Hello, everyone
I have miRNA single-end reads from the library prepared by NEXTFLEX Small RNA-Seq Kit. The read structure after trimming Illumina adaptors is:
| UMI 1 (4 nt) | miRNA | UMI 2 (4 nt) | Adaptor | Remaining sequence |
I want to use umi_tools extract
to add UMI sequences to the read name. Can I achieve this by regex:
--bc-pattern=`(?P<umi_1>.{4}).+(?P<umi_2>.{4})(?P<discard_1>TGGAATTCTCGGGTGCCAAGG){s<=1}(?P<discard_2>.+)`
Thanks a lot in advance
Thank you very much! I wasn't aware that version 4 doesn't use randomized bases.
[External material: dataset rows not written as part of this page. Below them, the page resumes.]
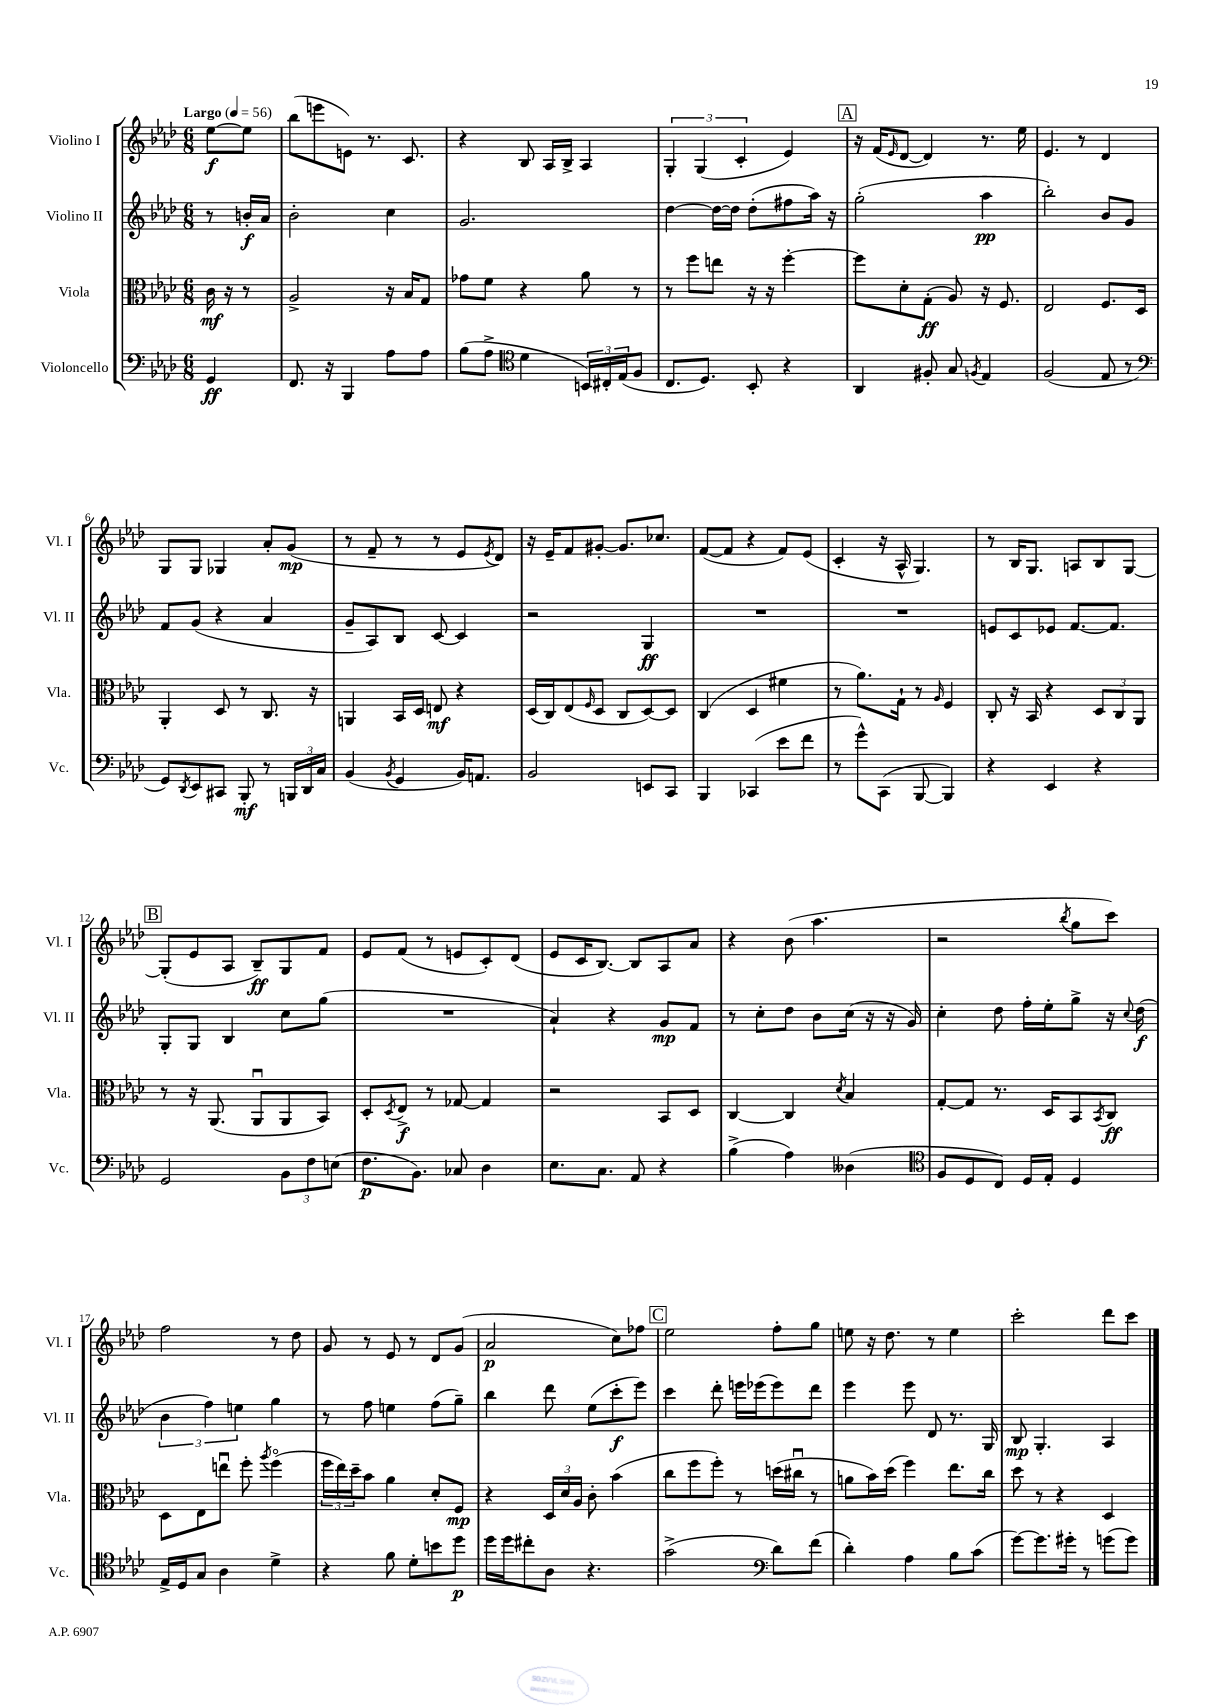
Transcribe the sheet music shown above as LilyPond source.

<<
\new StaffGroup <<
\new Staff = "s0" \with { instrumentName = "Violino I" shortInstrumentName = "Vl. I" } {
    \clef treble \key aes \major \numericTimeSignature \time 6/8 \partial 4 \tempo "Largo" 4 = 56
    ees''8~\f ees''8 |
    bes''8( e'''8 e'8) r8. c'8. |
    r4 bes8 aes16 bes16-> aes4 |
    \tuplet 3/2 { g4-. g4( c'4-. } ees'4) |
    \mark \markup { \box "A" } r16 f'16( \grace { ees'16 } des'8~ des'4) r8. ees''16 |
    ees'4. r8 des'4 |
    g8 g8 ges4 aes'8-. g'8\mp( |
    r8 f'8-- r8 r8 ees'8 \acciaccatura { ees'8 } des'8) |
    r16 ees'16-- f'8 gis'8~-. gis'8. ces''8. |
    f'8~( f'8 r4 f'8) ees'8( |
    c'4-. r16 aes16-^ g4.) |
    r8 bes16 g8. a8 bes8 g8~ |
    \mark \markup { \box "B" } g8-.( ees'8 aes8 bes8--\ff) g8 f'8 |
    ees'8 f'8( r8 e'8 c'8-.) des'8( |
    ees'8 c'16 bes8.~) bes8 aes8 aes'8 |
    r4 bes'8( aes''4. |
    r2 \acciaccatura { bes''8 } g''8 c'''8) |
    f''2 r8 des''8 |
    g'8 r8 ees'8 r8 des'8 g'8( |
    aes'2\p c''8) fes''8 |
    \mark \markup { \box "C" } ees''2 f''8-. g''8 |
    e''8 r16 des''8. r8 e''4 |
    c'''2-. des'''8 c'''8 \bar "|." |
}
\new Staff = "s1" \with { instrumentName = "Violino II" shortInstrumentName = "Vl. II" } {
    \clef treble \key aes \major \numericTimeSignature \time 6/8 \partial 4
    r8 b'16-.\f aes'16 |
    bes'2-. c''4 |
    g'2. |
    des''4~ des''16~ des''16 des''8-.( fis''8 aes''16) r16 |
    \mark \markup { \box "A" } g''2-.( aes''4\pp |
    bes''2-.) bes'8 g'8 |
    f'8 g'8( r4 aes'4 |
    g'8-- aes8) bes8 c'8~ c'4 |
    r2 g4\ff |
    R2. |
    R2. |
    e'8 c'8 ees'8 f'8.~ f'8. |
    \mark \markup { \box "B" } g8-. g8 bes4 c''8 g''8( |
    R2. |
    aes'4-!) r4 g'8\mp f'8 |
    r8 c''8-. des''8 bes'8 c''16( r16 r16 g'16) |
    c''4-. des''8 f''16-. ees''16-. g''8-> r16 \appoggiatura { c''8 } des''16\f( |
    \tuplet 3/2 { bes'4 f''4) e''4 } g''4 |
    r8 f''8 e''4 f''8( g''8--) |
    bes''4 des'''8 ees''8( c'''8-.\f ees'''8) |
    \mark \markup { \box "C" } c'''4 des'''8-. e'''16 ees'''16( ees'''8) des'''8 |
    ees'''4 ees'''8 des'8 r8. g16 |
    bes8\mp g4.-. aes4 \bar "|." |
}
\new Staff = "s2" \with { instrumentName = "Viola" shortInstrumentName = "Vla." } {
    \clef alto \key aes \major \numericTimeSignature \time 6/8 \partial 4
    c'16\mf r16 r8 |
    aes2-> r16 bes16 g8 |
    ges'8 f'8 r4 aes'8 r8 |
    r8 f''8 e''8 r16 r16 f''4~-. |
    \mark \markup { \box "A" } f''8 des'8-. g8-.\ff( aes8) r16 f8. |
    ees2 f8. des16 |
    aes,4-. des8 r8 c8. r16 |
    a,4 bes,16 des16 e8\mf r4 |
    des16( c16) ees8( \grace { f16 } des8 c8 des8~) des8 |
    c4( des4 fis'4 |
    r8 aes'8.) g16-! r8 \grace { aes16 } f4 |
    c8-. r16 bes,16 r4 \tuplet 3/2 { des8 c8 aes,8 } |
    \mark \markup { \box "B" } r8 r16 aes,8.( aes,8\downbow aes,8 bes,8) |
    des8-. \acciaccatura { des8 } ees8->\f r8 ges8~ ges4 |
    r2 bes,8 des8 |
    c4~ c4 \acciaccatura { des'8 } bes4 |
    g8~-. g8 r8. des16 bes,8 \acciaccatura { bes,8 } c8\ff |
    des8 ees8 e''8\downbow f''8-. \acciaccatura { aes''8 } f''4\flageolet( |
    \tuplet 3/2 { f''16 ees''16) des''16-- } bes'8 aes'4 des'8-. f8\mp |
    r4 \tuplet 3/2 { des16 des'16 aes16 } c'8-. bes'4( |
    \mark \markup { \box "C" } c''8 f''8 f''8-.) r8 d''16( cis''16\downbow r8 |
    a'8 bes'16) des''16( f''4) ees''8. c''16 |
    des''8 r8 r4 des4 \bar "|." |
}
\new Staff = "s3" \with { instrumentName = "Violoncello" shortInstrumentName = "Vc." } {
    \clef bass \key aes \major \numericTimeSignature \time 6/8 \partial 4
    g,4\ff |
    f,8. r16 bes,,4 aes8 aes8 |
    bes8( aes8-> \clef tenor des'4 \tuplet 3/2 { b,16) cis16-. ees16( } f8 |
    c8. des8.) bes,8-. r4 |
    \mark \markup { \box "A" } aes,4 fis8-. g8 \acciaccatura { f8 } ees4 |
    f2( ees8 r8 |
    \clef bass g,8) \acciaccatura { des,8 } ees,8 cis,8 bes,,8-.\mf r8 \tuplet 3/2 { b,,16 des,16 c16 } |
    bes,4( \acciaccatura { bes,8 } g,4 bes,16) a,8. |
    bes,2 e,8 c,8 |
    bes,,4 ces,4( ees'8 f'8 |
    r8 g'8-^) c,8( bes,,8~ bes,,4) |
    r4 ees,4 r4 |
    \mark \markup { \box "B" } g,2 \tuplet 3/2 { bes,8 f8 e8( } |
    f8.\p bes,8.) ces8 des4 |
    ees8. c8. aes,8 r4 |
    bes4->( aes4) deses4( |
    \clef tenor f8 des8 c8) des16 ees16-. des4 |
    ees16-> des16 g8 aes4 des'4-> |
    r4 f'8 des'8-. b'8 des''8\p |
    des''16 des''16 cis''8-. aes8 r4. |
    \mark \markup { \box "C" } g'2->( \clef bass des'8) f'8( |
    des'4-.) aes4 bes8 c'8( |
    g'8~) g'8. gis'16-. r8 g'8( g'8) \bar "|." |
}
>>
>>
Isn't this a common issue with any ligation-based protocol? We currently use the QIAseq small RNA kit and have also observed ligation bias for certain miRNAs.
Yes, there's bias introduced in every small RNA-seq method, since miRs have their own secondary structures (which may block miR ends) and there's also miRNA-adapter cofolding to consider. I just meant that the randomized bases themselves can't be assumed to have a random distribution, since each miRNA has its own preference of "random" bases. Qiagen adds their UMI's during reverse transcription, so that UMI should have more of a random distribution.
To be fair, I've never seen a UMI dataset where the UMI usage looks random.